HELPING MANUFACTURERS GROW PROFITABLY

Less Paper, Leaner Process

In Minneapolis, ground beef processor, WW Johnson Meat Company saves time and improves accuracy with its new paperless production management system.

 

WW Johnson's Jose Patino and COO Kent Mogler get real-time information about production orders with the company's new HMI system.
 

WW Johnson Meat Company COO Kent Mogler is on a mission to keep up with customer demand.

WW Johnson is a leading producer of ready-fresh hamburger patties for national distributors like Sysco and US Foods. The Minneapolis business began in 1946 as a local supplier, serving primarily the Minnesota and Wisconsin markets before its reputation for consistently fresh and high-quality ground beef helped it to expand across the country. Today, WW Johnson offers a variety of custom-made fresh ground beef products.

Working with a perishable product means the company must be extremely quick in its processing time. For the past decade, WW Johnson has maintained a strong reputation for freshness by vacuum-packaging its orders, and shipping them within 48 hours to provide the maximum 25-day shelf life for its customers. But as sales have increased between 10 and 15 percent each year, production speed has had to follow suit. Mogler found the company’s traditional paper production report system was holding back its ability to efficiently keep up with sales.

“Obviously paper quickly becomes obsolete, because once it’s printed, a customer may change an order,” Mogler says. Republishing production order reports multiple times per day took time, and handwriting changes on outdated reports was a method for miscommunication. Communicating changes verbally also ran the risk of details lost in translation.

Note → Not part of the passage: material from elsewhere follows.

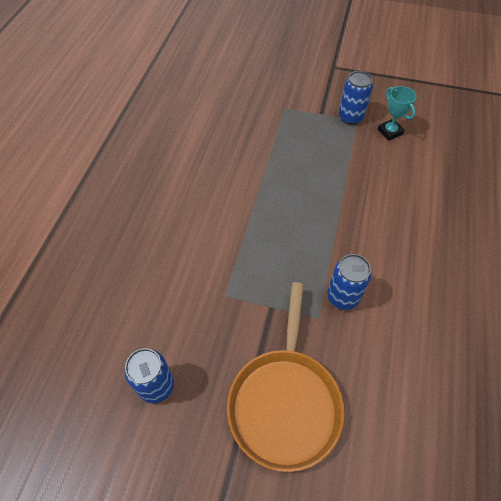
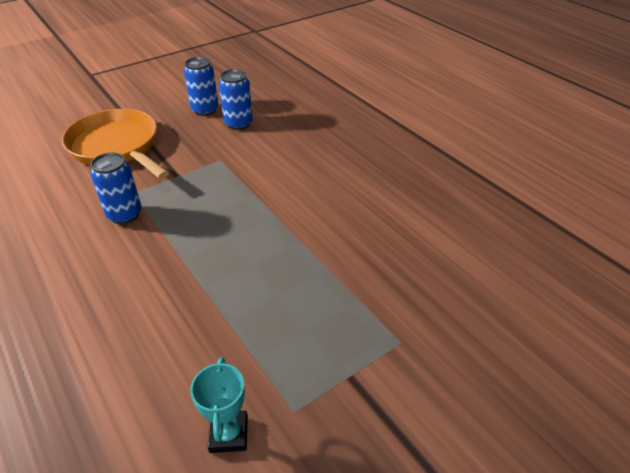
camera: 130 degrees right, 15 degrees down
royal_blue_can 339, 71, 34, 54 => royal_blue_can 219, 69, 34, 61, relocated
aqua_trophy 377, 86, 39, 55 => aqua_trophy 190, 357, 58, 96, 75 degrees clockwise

To accommodate the steady increase in sales while maintaining its quick order turnaround time, the company opted to forego its traditional paper production reports in favor of a digital system. The customized system is comprised of a series of computers, called HMIs, which sit at each production work center to provide work instructions for filling each order, and order updates as they occur. The system also records and measures completed work, which gives employees a way to view their progress throughout the day, and provides a digital snapshot of all production activity at any given time to accurately gauge efficiency levels in each area.

Instead of making a “one-time, radical change,” Mogler and his team decided to implement the system gradually, moving through the plant from its grinding operation to its receiving, packaging and shipping areas over three years.

“A key to our success is that we took a journey through our production area, versus trying to change everything at once, because we built upon our lessons and our successes,” Mogler says.

With the system now installed across the production floor, benefits abound. Where last-minute order changes used to spark a flurry of manual communication and handwritten updates between departments, they are now immediately and seamlessly communicated to each production work center throughout the plant, minimizing miscommunication and stress, and improving workflow. Mogler says the entire investment has had a payback period of two years or less due to reduced reworks and increased efficiency.

“Instead of the starting and stopping and reassessing process, it has become a flow process, and a flow process is much more exciting for employees to participate in,” Mogler says. “Being more in control of what you need to do, and then seeing the accomplishment of that work measured throughout the day is much more satisfying to all employees.”

In the true spirit of continuous improvement, the company is already planning its next project. “We have a vision of becoming a paperless office,” Mogler says. “We will embark upon that in the second half of this year.”